Hello \Hel*lo"\, interj. & n.
   An exclamation used as a greeting, to call attention, as an
   exclamation of surprise, or to encourage one. This variant of
   {Halloo} and {Holloo} has become the dominant form. In the
   United States, it is the most common greeting used in
   answering a telephone.
   [1913 Webster +PJC]
(... some content removed)

.
250 ok [d/m/c = 3/0/162; 0.000r 0.000u 0.000s]
221 bye [d/m/c = 0/0/0; 0.000r 0.000u 0.000s]

I was wondering if:

a) Is there a way to specify to curl (or an option in the dict protocol) to not return all that extra information (i.e. 250 ok [d/m/c = 3/0/162; 0.000r...])

b) You probably noticed that the dict response returns information that is not displayed in the most user friendly way. I was wondering if anybody knew of any existing php library that will allow me to display this in a nicer way. Otherwise I'd have to code my own.

c) If this is not the way most dictionary websites retrieve their definitions, how do they do it? In my understanding the most comprehensive dictionary database is the one at dict.org (which supports the dict protocol and is where I am sending my cURL request).

Thank you!

+1  A: 

Before I start let me state that I don't know the specific of the dict protocol.

I doubt that you'll be able to create a request that only delivers the text. The information you wish to discard looks like status information and is therefore useful.

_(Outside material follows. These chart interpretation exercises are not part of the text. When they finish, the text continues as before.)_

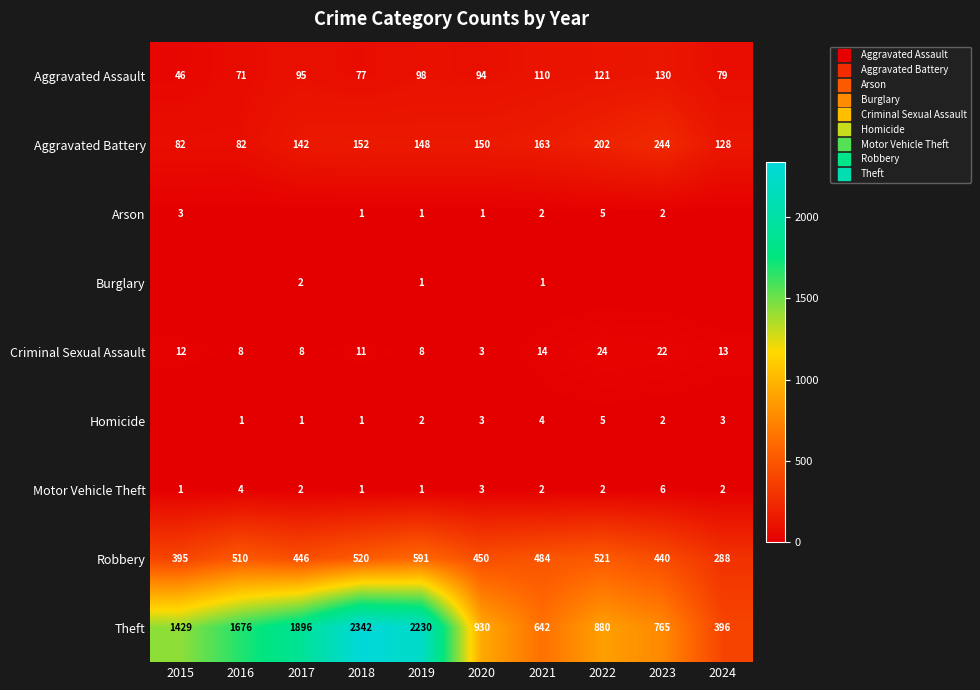

Rank the categories by Motor Vehicle Theft value from highest to lowest.

2023, 2016, 2020, 2017, 2021, 2022, 2024, 2015, 2018, 2019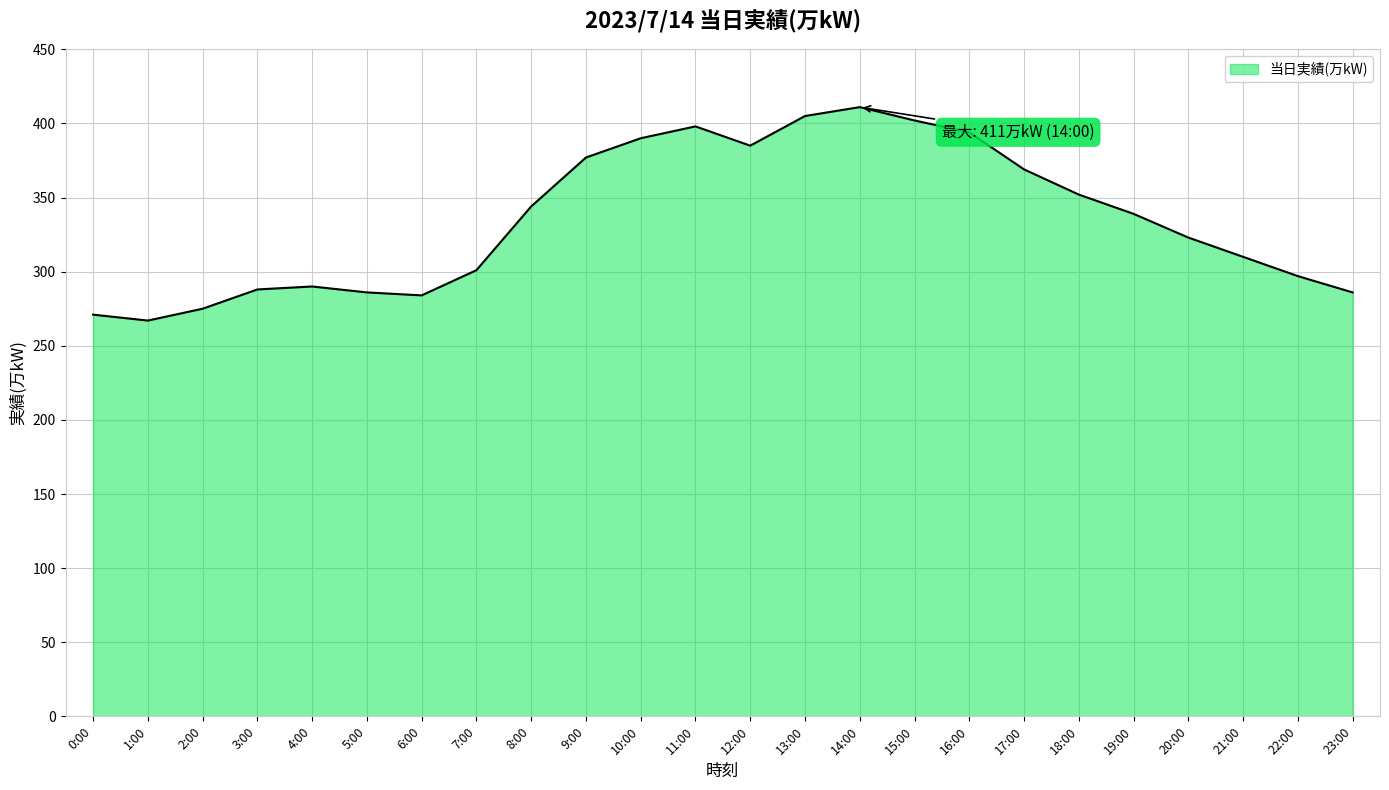

What is the difference between the maximum and minimum values?

144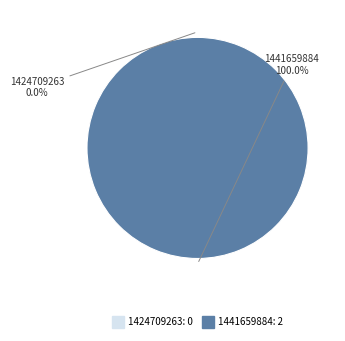

What is the change in value from 1424709263 to 1441659884?

+2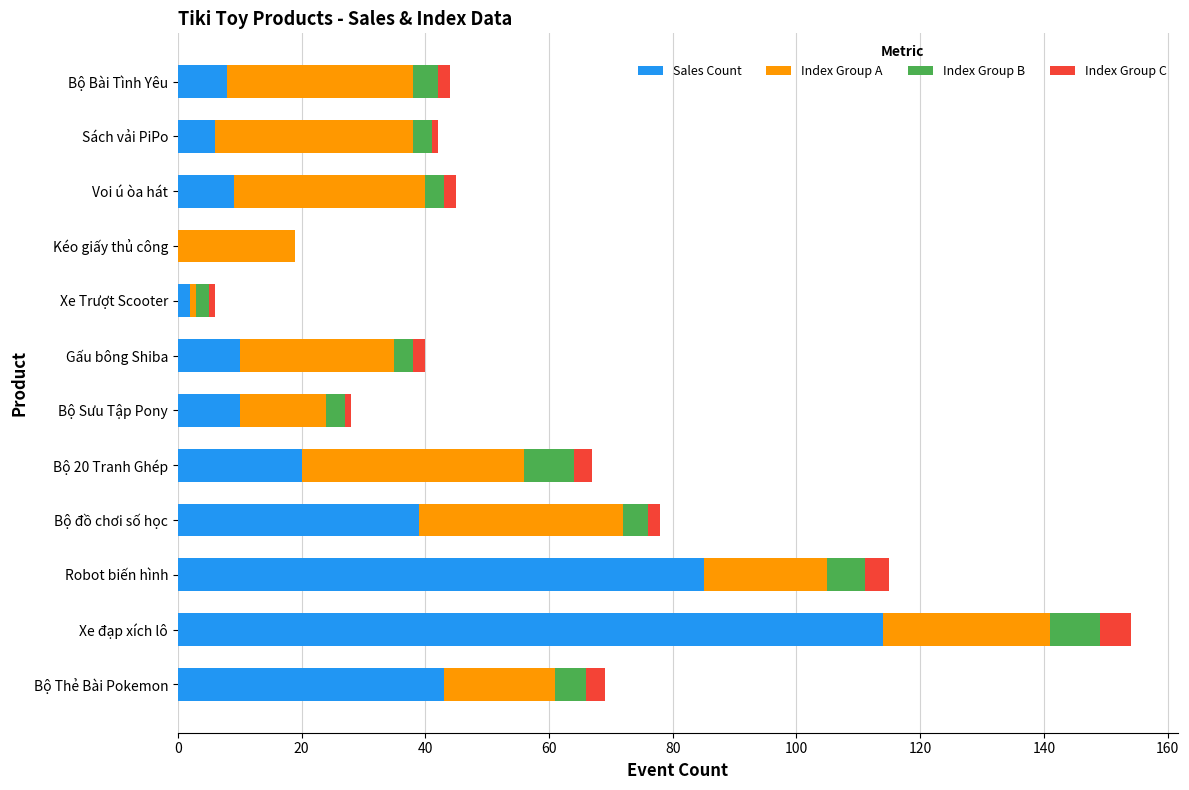

Is it true that Sales Count equals 17 at Gấu bông Shiba?

False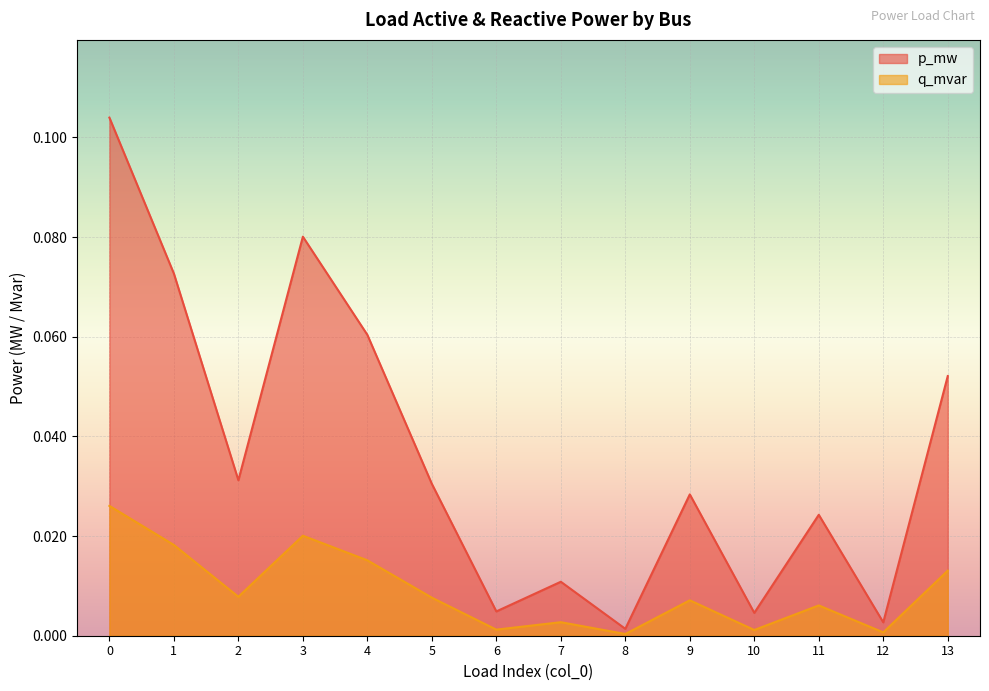

True or false: p_mw and q_mvar intersect in this chart.

False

The way I'd handle this is as follows:

  1. Read the curl response data into an array so that each line is an separate entry in the array. You could use explode() and split at the new line character (\n) to do this.
  2. Iterate the array, EG for ($response as $responseLine) {}
  3. perform a regex (or some other form of pattern matching) on $responseLine to find the definition. It looks like the actual text is the only $responseLine which doesn't start with a number.

You may want to check what characterset the dict protocol uses. I haven't mentioned any error handling, but that should be straight forward.

Benedict Cohen
thank you! do you happen to know what the <auth.mime> does?
yuval
that's exactly how I went about doing that. Thanks!